The title of Anthony Hyde’s new book refers to Havana’s casas particulares , homes that do double duty as hotels and restaurants for tourists. It also alludes to the tiny, secret space inside that each of us inhabits.

The Ottawa author rides the wave of Canadians’ fascination with Cuba, a ruined beauty hanging onto its dignity, a place of creative scams to separate visitors from their convertible pesos.

It’s a fabulous read – part travelogue, part thriller – that leads us through the white-hot, crumbling streets of Old Havana and the cool, spiked darkness of the labyrinthine back streets where Cubans live and dream.

Lorraine has come to Cuba to honour a promise made to a dying friend: to track down his Cuban lover, Almado, and give him $10,000. Flustered by the heat and abundant sensuality, and afraid of looking ridiculous, she starts to have panic attacks.

Mathilde, a French journalist, is there writing an article about the end of the revolution as seen through the eyes of Bailey, a Black Panther and wanted criminal living out the end of Castro’s regime in exile.
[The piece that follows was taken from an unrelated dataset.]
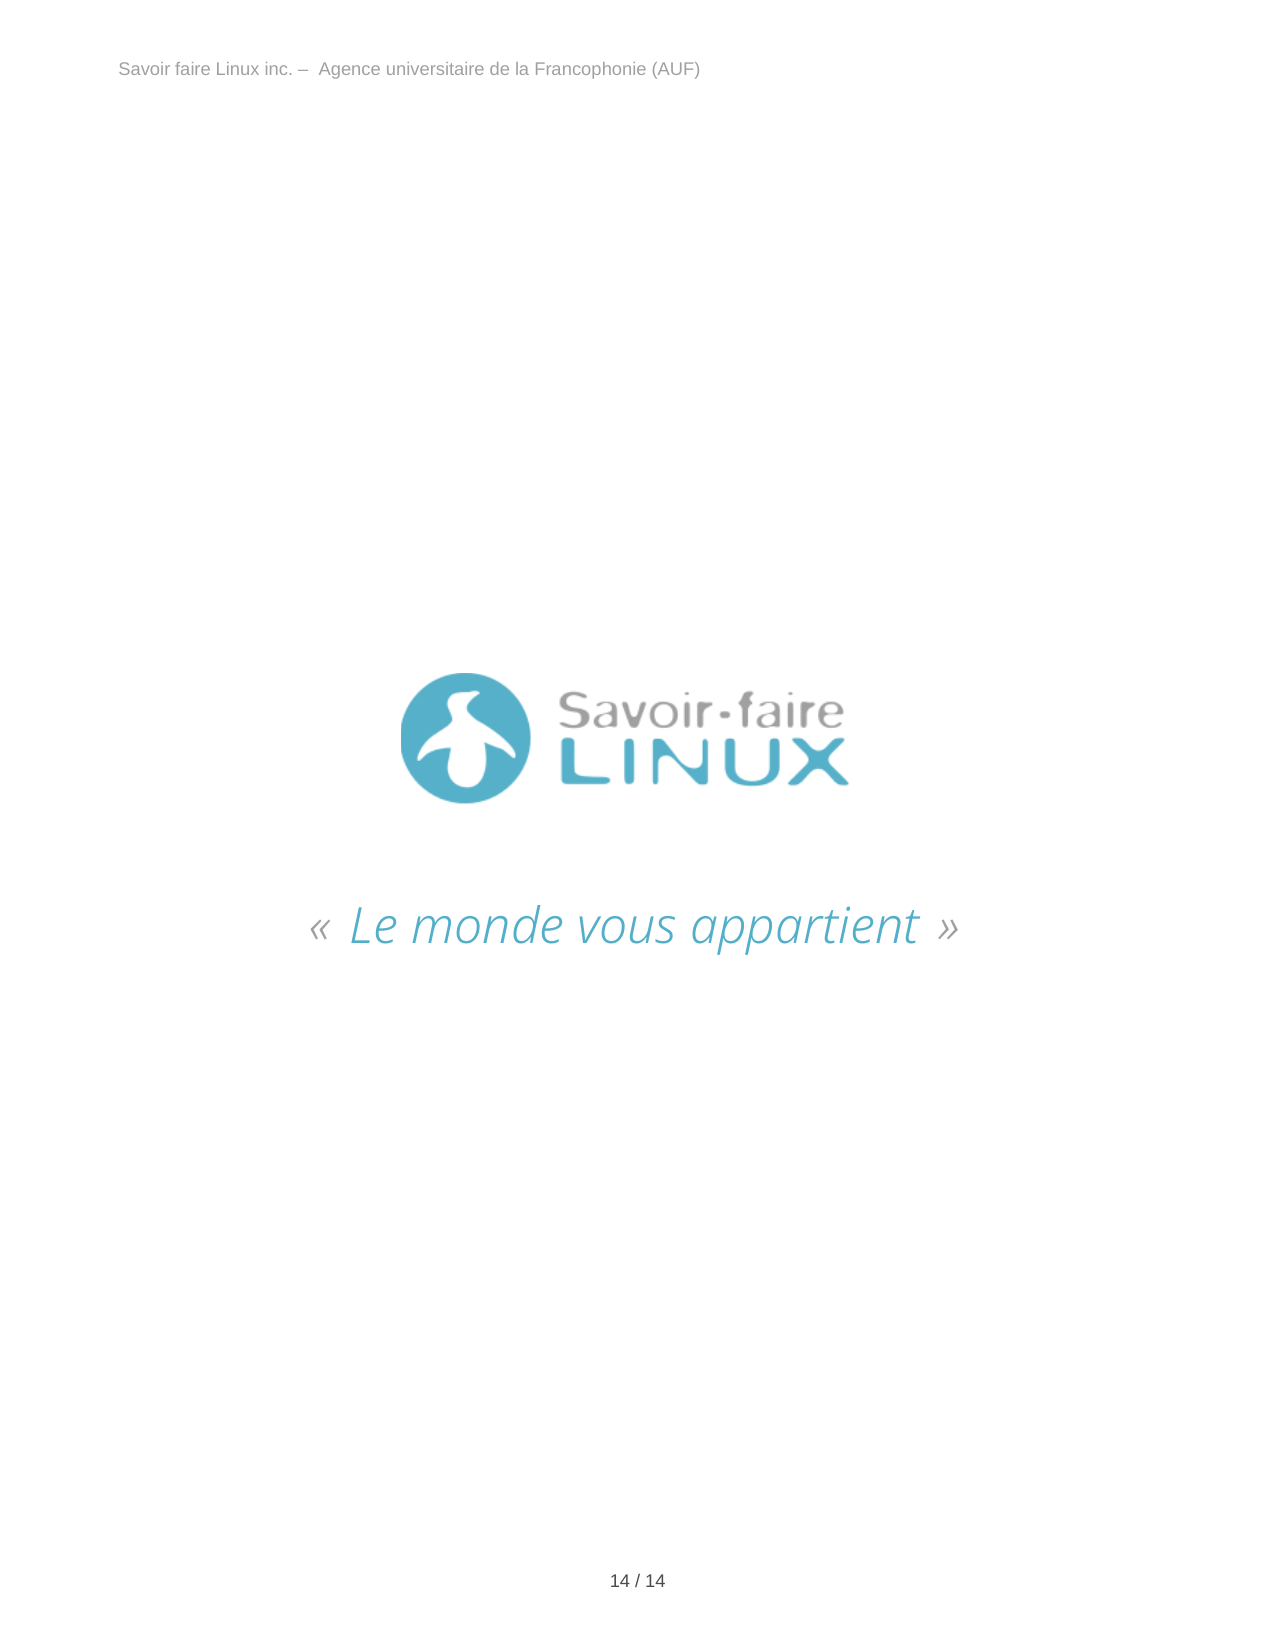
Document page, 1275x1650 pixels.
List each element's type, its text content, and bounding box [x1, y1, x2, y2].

text « Le monde vous appartient » [118, 890, 1157, 958]
picture [401, 673, 850, 805]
The two women make unlikely friends, Lorraine older, anxious and a practising Anglican, Mathilde young, confident of her freedom and godless. Yet they form an instant bond, the younger woman looking out for the increasingly desperate Lorraine.

Events unfold around the provocative Bailey, whose comment “The future isn’t over yet” will become the headline of Mathilde’s story, and a cast of enigmatic locals including the very fishy Almado. It’s all about the money, which in Cuba means everything and is worth nothing.

In the end, Lorraine does something quite surprising with the bequest, leaving its fate up to the gods, and settling accounts in her own house.